(Record set)

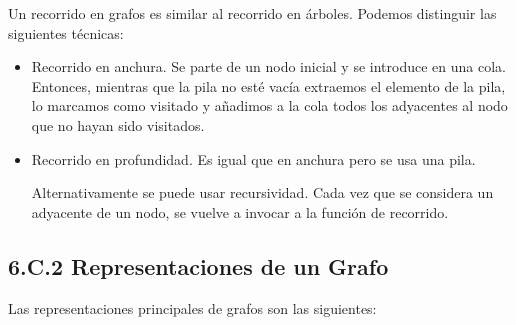 Un recorrido en grafos es similar al recorrido en árboles. Podemos distinguir las siguientes técnicas:

\begin{itemize}
\item Recorrido en anchura. Se parte de un nodo inicial y se introduce en una cola.
Entonces, mientras que la pila no esté vacía extraemos el elemento de la pila, lo marcamos como visitado y añadimos a la cola todos los adyacentes al nodo que no hayan sido visitados. 

\item Recorrido en profundidad. Es igual que en anchura pero se usa una pila. 

Alternativamente se puede usar recursividad. Cada vez que se considera un adyacente de un nodo, se vuelve a invocar a la función de recorrido.

\end{itemize}



\subsection*{6.C.2 Representaciones de un Grafo}
\label{sec:RepresentacionesGrafo}

Las  representaciones principales de grafos son las siguientes:

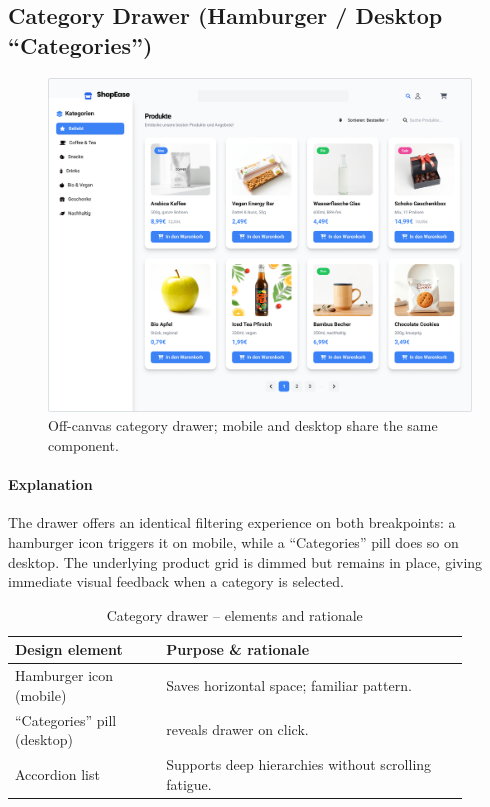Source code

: \documentclass[12pt]{article}
\begin{document}
	\subsection{Category Drawer (Hamburger / Desktop “Categories”)}\label{subsec:category-drawer-(hamburger-/-desktop-categories)}

	\begin{figure}[H]
		\centering
		\includegraphics[width=\linewidth]{pictures/main/categories_Figma}%
		\caption{Off-canvas category drawer; mobile and desktop share the same component.}
		\label{fig:ui-category-drawer}
	\end{figure}

	\paragraph{Explanation}
	The drawer offers an identical filtering experience on both breakpoints:
	a hamburger icon triggers it on mobile, while a “Categories” pill does so on
	desktop.
	The underlying product grid is dimmed but remains in place, giving
	immediate visual feedback when a category is selected.

	\begin{table}[H]
		\centering
		\caption{Category drawer – elements and rationale}
		\label{tab:category-elements}
		\begin{tabular}{p{0.30\linewidth} p{0.60\linewidth}}
			\toprule
			\textbf{Design element} & \textbf{Purpose \& rationale} \\ \midrule

			Hamburger icon (mobile) & Saves horizontal space; familiar pattern. \\
			“Categories” pill (desktop) & reveals drawer on click. \\
			Accordion list          & Supports deep hierarchies without scrolling fatigue. \\

			\bottomrule
		\end{tabular}
	\end{table}
\end{document}
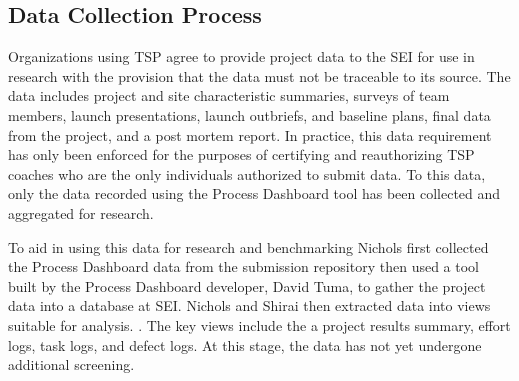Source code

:   
  

\subsection{Data Collection Process}


Organizations using TSP agree to provide project data to the SEI for use in research with the provision that the data must not be traceable to its source. The data includes project and site  characteristic summaries, surveys of team members, launch presentations, launch outbriefs, and baseline plans, final data from the project, and a post mortem report.  In practice, this data requirement has only been enforced for the purposes of certifying and reauthorizing TSP coaches who are the only individuals authorized to submit data. To this data, only the data recorded using the Process Dashboard tool has been collected and aggregated for research. 

To aid in using this data for research and benchmarking  Nichols first collected the Process Dashboard data from the submission repository then used a tool built by the Process Dashboard developer, David Tuma, 
to gather the project data into a database at SEI. Nichols and Shirai then extracted data into views suitable for analysis. . The key views include the a project results summary, effort logs, task logs, and defect logs. At this stage, the data has not yet undergone additional screening. 


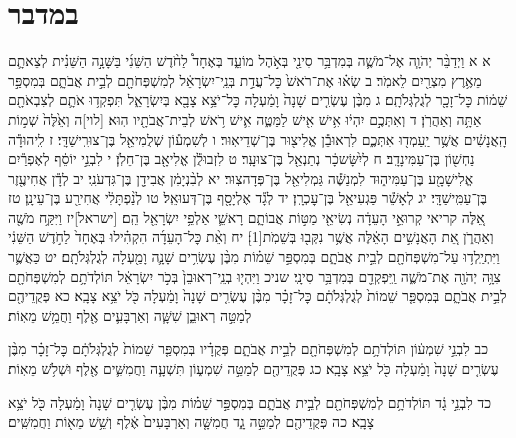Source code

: \documentclass[twoside, openany, parskip=half, 11pt]{book}
\begin{document}
\chapter[במדבר]{ במדבר }

א א וַיְדַבֵּ֨ר יְהֹוָ֧ה אֶל־מֹשֶׁ֛ה בְּמִדְבַּ֥ר סִינַ֖י בְּאֹ֣הֶל מוֹעֵ֑ד בְּאֶחָד֩ לַחֹ֨דֶשׁ הַשֵּׁנִ֜י בַּשָּׁנָ֣ה הַשֵּׁנִ֗ית לְצֵאתָ֛ם מֵאֶ֥רֶץ מִצְרַ֖יִם לֵאמֹֽר׃ ב שְׂא֗וּ אֶת־רֹאשׁ֙ כׇּל־עֲדַ֣ת בְּנֵֽי־יִשְׂרָאֵ֔ל לְמִשְׁפְּחֹתָ֖ם לְבֵ֣ית אֲבֹתָ֑ם בְּמִסְפַּ֣ר שֵׁמ֔וֹת כׇּל־זָכָ֖ר לְגֻלְגְּלֹתָֽם׃ ג מִבֶּ֨ן עֶשְׂרִ֤ים שָׁנָה֙ וָמַ֔עְלָה כׇּל־יֹצֵ֥א צָבָ֖א בְּיִשְׂרָאֵ֑ל תִּפְקְד֥וּ אֹתָ֛ם לְצִבְאֹתָ֖ם אַתָּ֥ה וְאַהֲרֹֽן׃ ד וְאִתְּכֶ֣ם יִהְי֔וּ אִ֥ישׁ אִ֖ישׁ לַמַּטֶּ֑ה אִ֛ישׁ רֹ֥אשׁ לְבֵית־אֲבֹתָ֖יו הֽוּא׃ [לוי]ה וְאֵ֙לֶּה֙ שְׁמ֣וֹת הָֽאֲנָשִׁ֔ים אֲשֶׁ֥ר יַֽעַמְד֖וּ אִתְּכֶ֑ם לִרְאוּבֵ֕ן אֱלִיצ֖וּר בֶּן־שְׁדֵיאֽוּר׃ ו לְשִׁמְע֕וֹן שְׁלֻמִיאֵ֖ל בֶּן־צוּרִֽישַׁדָּֽי׃ ז לִֽיהוּדָ֕ה נַחְשׁ֖וֹן בֶּן־עַמִּינָדָֽב׃ ח לְיִ֨שָּׂשכָ֔ר נְתַנְאֵ֖ל בֶּן־צוּעָֽר׃ ט לִזְבוּלֻ֕ן אֱלִיאָ֖ב בֶּן־חֵלֹֽן׃ י לִבְנֵ֣י יוֹסֵ֔ף לְאֶפְרַ֕יִם אֱלִישָׁמָ֖ע בֶּן־עַמִּיה֑וּד לִמְנַשֶּׁ֕ה גַּמְלִיאֵ֖ל בֶּן־פְּדָהצֽוּר׃ יא לְבִ֨נְיָמִ֔ן אֲבִידָ֖ן בֶּן־גִּדְעֹנִֽי׃ יב לְדָ֕ן אֲחִיעֶ֖זֶר בֶּן־עַמִּֽישַׁדָּֽי׃ יג לְאָשֵׁ֕ר פַּגְעִיאֵ֖ל בֶּן־עׇכְרָֽן׃ יד לְגָ֕ד אֶלְיָסָ֖ף בֶּן־דְּעוּאֵֽל׃ טו לְנַ֨פְתָּלִ֔י אֲחִירַ֖ע בֶּן־עֵינָֽן׃ טז אֵ֚לֶּה קריאי קְרוּאֵ֣י הָעֵדָ֔ה נְשִׂיאֵ֖י מַטּ֣וֹת אֲבוֹתָ֑ם רָאשֵׁ֛י אַלְפֵ֥י יִשְׂרָאֵ֖ל הֵֽם׃ [ישראל]יז וַיִּקַּ֥ח מֹשֶׁ֖ה וְאַהֲרֹ֑ן אֵ֚ת הָאֲנָשִׁ֣ים הָאֵ֔לֶּה אֲשֶׁ֥ר נִקְּב֖וּ בְּשֵׁמֹֽת‏[1]׃ יח וְאֵ֨ת כׇּל־הָעֵדָ֜ה הִקְהִ֗ילוּ בְּאֶחָד֙ לַחֹ֣דֶשׁ הַשֵּׁנִ֔י וַיִּתְיַֽלְד֥וּ עַל־מִשְׁפְּחֹתָ֖ם לְבֵ֣ית אֲבֹתָ֑ם בְּמִסְפַּ֣ר שֵׁמ֗וֹת מִבֶּ֨ן עֶשְׂרִ֥ים שָׁנָ֛ה וָמַ֖עְלָה לְגֻלְגְּלֹתָֽם׃ יט כַּאֲשֶׁ֛ר צִוָּ֥ה יְהֹוָ֖ה אֶת־מֹשֶׁ֑ה וַֽיִּפְקְדֵ֖ם בְּמִדְבַּ֥ר סִינָֽי׃
שניכ וַיִּהְי֤וּ בְנֵֽי־רְאוּבֵן֙ בְּכֹ֣ר יִשְׂרָאֵ֔ל תּוֹלְדֹתָ֥ם לְמִשְׁפְּחֹתָ֖ם לְבֵ֣ית אֲבֹתָ֑ם בְּמִסְפַּ֤ר שֵׁמוֹת֙ לְגֻלְגְּלֹתָ֔ם כׇּל־זָכָ֗ר מִבֶּ֨ן עֶשְׂרִ֤ים שָׁנָה֙ וָמַ֔עְלָה כֹּ֖ל יֹצֵ֥א צָבָֽא׃ כא פְּקֻדֵיהֶ֖ם לְמַטֵּ֣ה רְאוּבֵ֑ן שִׁשָּׁ֧ה וְאַרְבָּעִ֛ים אֶ֖לֶף וַחֲמֵ֥שׁ מֵאֽוֹת׃

כב לִבְנֵ֣י שִׁמְע֔וֹן תּוֹלְדֹתָ֥ם לְמִשְׁפְּחֹתָ֖ם לְבֵ֣ית אֲבֹתָ֑ם פְּקֻדָ֗יו בְּמִסְפַּ֤ר שֵׁמוֹת֙ לְגֻלְגְּלֹתָ֔ם כׇּל־זָכָ֗ר מִבֶּ֨ן עֶשְׂרִ֤ים שָׁנָה֙ וָמַ֔עְלָה כֹּ֖ל יֹצֵ֥א צָבָֽא׃ כג פְּקֻדֵיהֶ֖ם לְמַטֵּ֣ה שִׁמְע֑וֹן תִּשְׁעָ֧ה וַחֲמִשִּׁ֛ים אֶ֖לֶף וּשְׁלֹ֥שׁ מֵאֽוֹת׃

כד לִבְנֵ֣י גָ֔ד תּוֹלְדֹתָ֥ם לְמִשְׁפְּחֹתָ֖ם לְבֵ֣ית אֲבֹתָ֑ם בְּמִסְפַּ֣ר שֵׁמ֗וֹת מִבֶּ֨ן עֶשְׂרִ֤ים שָׁנָה֙ וָמַ֔עְלָה כֹּ֖ל יֹצֵ֥א צָבָֽא׃ כה פְּקֻדֵיהֶ֖ם לְמַטֵּ֣ה גָ֑ד חֲמִשָּׁ֤ה וְאַרְבָּעִים֙ אֶ֔לֶף וְשֵׁ֥שׁ מֵא֖וֹת וַחֲמִשִּֽׁים׃
\end{document}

(Instruction)
Only the lines from the first line of the entries through the line containing "The drawer offers" should be output, exactly as they are, without pictures.

(Written response)
 Un recorrido en grafos es similar al recorrido en árboles. Podemos distinguir las siguientes técnicas:

\begin{itemize}
\item Recorrido en anchura. Se parte de un nodo inicial y se introduce en una cola.
Entonces, mientras que la pila no esté vacía extraemos el elemento de la pila, lo marcamos como visitado y añadimos a la cola todos los adyacentes al nodo que no hayan sido visitados. 

\item Recorrido en profundidad. Es igual que en anchura pero se usa una pila. 

Alternativamente se puede usar recursividad. Cada vez que se considera un adyacente de un nodo, se vuelve a invocar a la función de recorrido.

\end{itemize}



\subsection*{6.C.2 Representaciones de un Grafo}
\label{sec:RepresentacionesGrafo}

Las  representaciones principales de grafos son las siguientes:

Source code

: \documentclass[12pt]{article}
\begin{document}
	\subsection{Category Drawer (Hamburger / Desktop “Categories”)}\label{subsec:category-drawer-(hamburger-/-desktop-categories)}

	\begin{figure}[H]
		\centering
		\includegraphics[width=\linewidth]{pictures/main/categories_Figma}%
		\caption{Off-canvas category drawer; mobile and desktop share the same component.}
		\label{fig:ui-category-drawer}
	\end{figure}

	\paragraph{Explanation}
	The drawer offers an identical filtering experience on both breakpoints:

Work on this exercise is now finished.